2. Explore Drug Mechanism Paths
Explore metapaths in Neo4j for recapitulating known drug mechanisms via Cypher queries.
Objective 1 – Recapitulating Gold-Standard Knowledge
Methods
PharmGKB, an authoritative manually-curated knowledge base of personalized drug response, was referenced for drug pathways. Two drug pathways were studied:
- Lansoprazole (simple pathway) – P1: pharmacokinetics & pharmacodynamics; P2: PD in children
- Abacavir (complex, multiple sub-pathways) – P1: genetic associations/adverse reactions; P2: pharmacokinetics; P3: pharmacodynamics
Text from source papers was fed into Paper2Graph. GPT-4 was used in all cases, with duplicate runs to assess non-deterministic behavior.
Observations: Strengths
- Knowledge captured with high fidelity – good sentence syntax parsing and entity identification
- Accurate extraction of quantitative data (e.g., "20mg in Japan, 40mg in US")

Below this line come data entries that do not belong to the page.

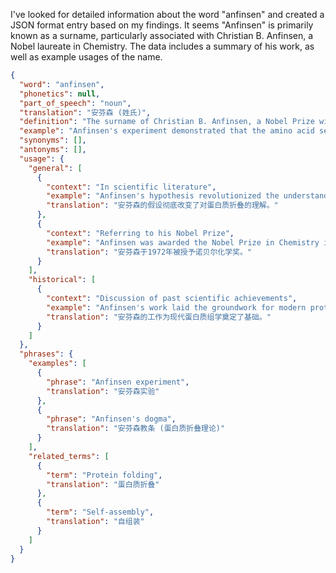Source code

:I've looked for detailed information about the word "anfinsen" and created a JSON format entry based on my findings. It seems "Anfinsen" is primarily known as a surname, particularly associated with Christian B. Anfinsen, a Nobel laureate in Chemistry. The data includes a summary of his work, as well as example usages of the name.

```json
{
  "word": "anfinsen",
  "phonetics": null,
  "part_of_speech": "noun",
  "translation": "安芬森 (姓氏)",
  "definition": "The surname of Christian B. Anfinsen, a Nobel Prize winner in Chemistry known for his work on protein folding.",
  "example": "Anfinsen's experiment demonstrated that the amino acid sequence of a protein determines its three-dimensional structure.",
  "synonyms": [],
  "antonyms": [],
  "usage": {
    "general": [
      {
        "context": "In scientific literature",
        "example": "Anfinsen's hypothesis revolutionized the understanding of protein folding.",
        "translation": "安芬森的假设彻底改变了对蛋白质折叠的理解。"
      },
      {
        "context": "Referring to his Nobel Prize",
        "example": "Anfinsen was awarded the Nobel Prize in Chemistry in 1972.",
        "translation": "安芬森于1972年被授予诺贝尔化学奖。"
      }
    ],
    "historical": [
      {
        "context": "Discussion of past scientific achievements",
        "example": "Anfinsen's work laid the groundwork for modern proteomics.",
        "translation": "安芬森的工作为现代蛋白质组学奠定了基础。"
      }
    ]
  },
  "phrases": {
    "examples": [
      {
        "phrase": "Anfinsen experiment",
        "translation": "安芬森实验"
      },
      {
        "phrase": "Anfinsen's dogma",
        "translation": "安芬森教条 (蛋白质折叠理论)"
      }
    ],
    "related_terms": [
      {
        "term": "Protein folding",
        "translation": "蛋白质折叠"
      },
      {
        "term": "Self-assembly",
        "translation": "自组装"
      }
    ]
  }
}
```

- Accurate extraction of biological relations: "binds to", "associated with"
- NER picks up fine-grained details like study design identifiers ("AZ0001")
Observations: Challenges
- Normalization: Equivalent entities not mapped together; singleton nodes; ambiguous acronyms (e.g., "PPIs" = Protein-Protein Interaction vs. Proton Pump Inhibitor)
- Over-broad entities: Some text spans too large to be biologically meaningful (e.g.,
CYP2C19, gastric H+,K+-ATPase genotype)
- Non-determinism: Two runs on same input yield ~80% overlap – 20% variation
- Hallucination: Some fabricated triples present
- Lost context:
(Abacavir, causes, severe adverse reactions) – dangerous without the genetic variant qualifier
- Inaccurate semantics:
(Drug X, associated with, genetic variant Y) – semantically close but wrong
Objective 2 – Exploring Drug Mechanism Paths
Methods
The KGs from Objective 1 were interrogated via Cypher queries to generate mechanistic understanding of drug function. Questions posed:
- By what mechanism does abacavir lead to a hypersensitivity adverse reaction?
- How does abacavir inhibit HIV?
- What is known about lansoprazole's effect on PPIs?
- What adverse reaction is this drug known to cause?
- At what dosage is this drug effective?
- Why might a new drug X be effective in this disease context? (repurposing)
- What normal function can be inhibited by a drug with no major harmful downstream consequences? (toxicology)
Observations
- Entity normalization is key for retrieving mechanistic knowledge paths – unconstrained GPT yields disconnected components
- Manual curation and knowledge updating tools are essential when using noisy GPT ingestion
- Natural language → Cypher queries is promising but challenging to interpret correctly
Conclusions
GPT-derived knowledge bases present a great opportunity to extract knowledge and rich semantics at scale. GPT-4 does well at sentence parsing, entity identification, and capturing quantitative information. Key remaining work includes ensuring high quality, reducing noise, preserving context, and tailoring output to specific end users.
Design considerations around noise tolerance, KG detail level, and pre-processing depend heavily on the end user – a toxicologist at Merck has very different needs from an academic computational pharmacologist. These tools will undoubtedly augment humans' ability to understand and contribute to science.